伊藤:社会の成熟性みたいな部分もあるんでしょうね。

矢嶋:そうかもしれません。では最後に、何か対談について感想でも。

伊藤:話自体も非常に楽しかったですし、対談をする中で、矢嶋さんに色んな写真や資料を見せてもらったのが良かったですね。

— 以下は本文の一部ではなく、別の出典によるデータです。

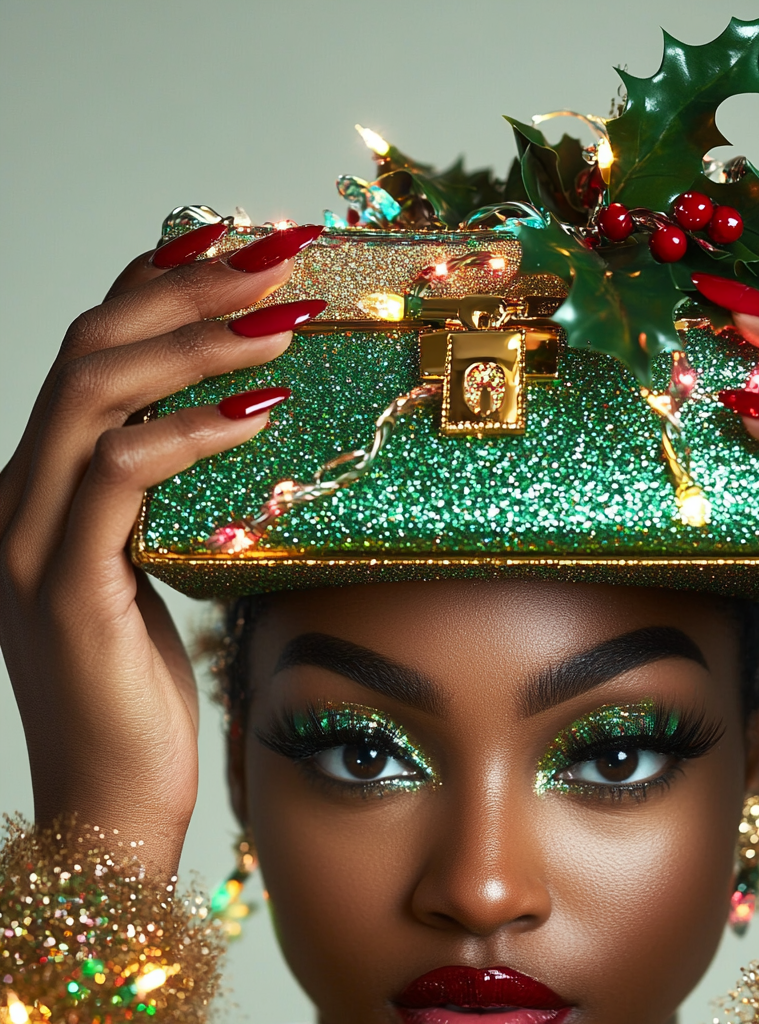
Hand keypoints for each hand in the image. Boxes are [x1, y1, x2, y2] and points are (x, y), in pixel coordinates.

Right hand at [0, 226, 309, 877]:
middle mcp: (20, 495)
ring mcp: (30, 540)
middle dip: (188, 291)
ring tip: (284, 320)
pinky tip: (259, 413)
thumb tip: (252, 423)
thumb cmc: (146, 683)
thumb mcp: (162, 564)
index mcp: (43, 483)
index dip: (156, 283)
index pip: (95, 350)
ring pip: (97, 397)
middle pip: (94, 349)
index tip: (232, 239)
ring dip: (197, 345)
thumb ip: (177, 495)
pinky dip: (190, 434)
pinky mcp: (63, 590)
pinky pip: (120, 480)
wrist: (112, 797)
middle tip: (276, 258)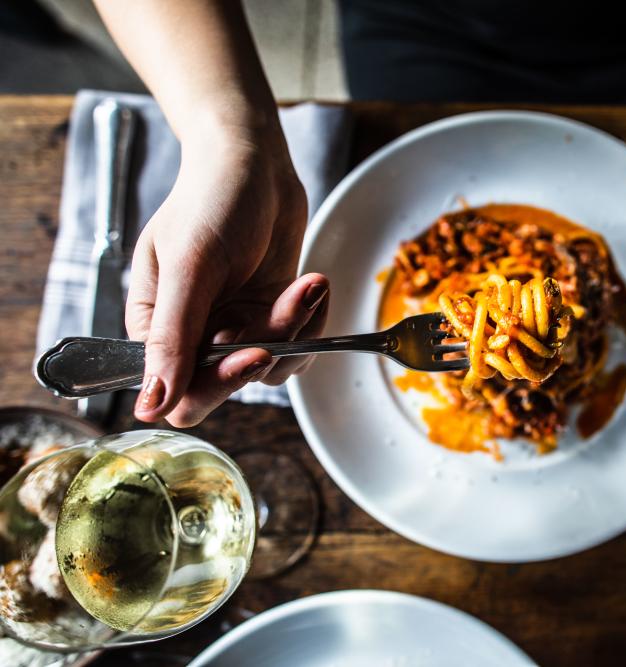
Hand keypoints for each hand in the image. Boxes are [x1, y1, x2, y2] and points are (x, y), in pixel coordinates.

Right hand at [126, 124, 327, 426]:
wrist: (255, 164)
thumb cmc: (212, 200)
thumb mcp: (190, 267)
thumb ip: (172, 338)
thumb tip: (150, 406)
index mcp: (156, 328)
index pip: (178, 393)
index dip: (215, 386)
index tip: (253, 353)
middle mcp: (195, 335)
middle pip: (228, 388)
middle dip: (266, 352)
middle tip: (289, 309)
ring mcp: (236, 327)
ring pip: (273, 368)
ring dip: (296, 327)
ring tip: (308, 283)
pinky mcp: (273, 316)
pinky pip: (298, 345)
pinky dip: (313, 319)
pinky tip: (314, 283)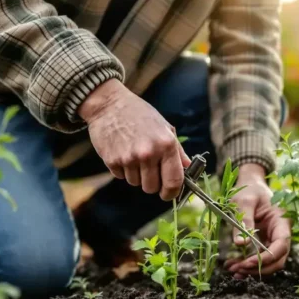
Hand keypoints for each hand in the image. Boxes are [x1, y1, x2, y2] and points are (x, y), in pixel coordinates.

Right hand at [79, 79, 189, 199]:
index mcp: (166, 145)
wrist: (109, 104)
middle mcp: (149, 153)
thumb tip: (188, 168)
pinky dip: (123, 169)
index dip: (172, 192)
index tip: (168, 193)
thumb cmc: (140, 114)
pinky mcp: (112, 161)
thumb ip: (178, 151)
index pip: (174, 181)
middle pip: (152, 188)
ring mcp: (129, 158)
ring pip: (136, 183)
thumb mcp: (165, 127)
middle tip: (149, 170)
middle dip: (152, 184)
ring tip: (134, 155)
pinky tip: (122, 152)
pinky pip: (121, 177)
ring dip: (136, 175)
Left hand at [224, 164, 290, 277]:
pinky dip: (248, 264)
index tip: (248, 262)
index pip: (281, 245)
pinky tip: (234, 266)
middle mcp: (281, 233)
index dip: (267, 257)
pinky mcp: (265, 243)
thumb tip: (241, 244)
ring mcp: (274, 239)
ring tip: (232, 270)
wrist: (251, 186)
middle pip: (277, 259)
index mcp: (282, 221)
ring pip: (269, 262)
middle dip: (258, 267)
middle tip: (237, 270)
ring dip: (252, 269)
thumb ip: (244, 221)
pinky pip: (260, 258)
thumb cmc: (249, 190)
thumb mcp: (244, 202)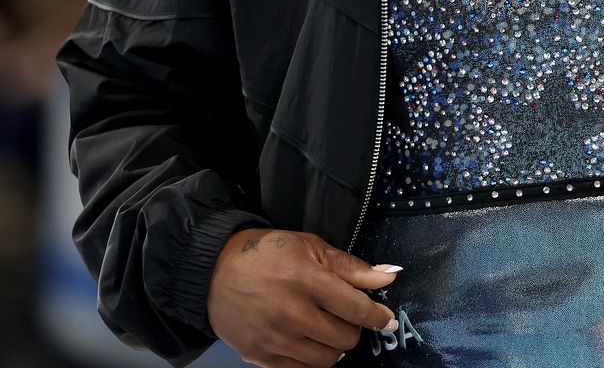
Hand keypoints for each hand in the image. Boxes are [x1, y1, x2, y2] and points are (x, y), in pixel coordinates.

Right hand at [208, 227, 401, 367]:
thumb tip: (389, 275)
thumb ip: (351, 267)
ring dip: (333, 346)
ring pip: (327, 359)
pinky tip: (305, 340)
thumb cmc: (265, 255)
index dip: (378, 317)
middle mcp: (290, 312)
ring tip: (323, 328)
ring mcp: (274, 338)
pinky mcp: (260, 356)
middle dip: (352, 328)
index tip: (386, 320)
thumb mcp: (309, 248)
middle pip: (345, 338)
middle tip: (342, 315)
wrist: (214, 271)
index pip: (355, 308)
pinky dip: (311, 357)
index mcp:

矢嶋:私も先生に沢山感謝をしています。ひとつは改めて今回自分で勉強したことです。自分が持っているきものの考察に関してしっかり背景確認をしたし、非常に多くの文献にもあたった。人にちゃんと話す、というのは自分にとって色んな学習の出発点だなと思ったし、いい勉強になりました。

伊藤:そういえば2、3週間くらい前、TSUTAYAの増田社長と会った時にこの対談本の話になって。彼は今度銀座に文化を中心とした大きな本屋をつくろうとしていて、きもののコーナーをつくりたいから是非矢嶋さんにお願いしておいてくれって(笑)。彼のオフィスで雛形映像を見ただけなので今度現場を見に行きますが、対談で資料として見せてもらった昔の魅力的な本を並べたら、本好きの人が見てくれるんじゃないですかね。

矢嶋:三越日本橋本店には、きものの本だけのコーナーがあるんですよ。もう5年くらい前からかな。そこは僕も時々行くんですが、きもの売り場の中に4坪くらいのコーナーがあるんです。

伊藤:へえ、そうなんですか!私はよくそこの甘味喫茶で、家内の買い物を待ってるんですよ(笑)。今度覗いてみようかな。

矢嶋:是非行ってみてください。今日はありがとうございました。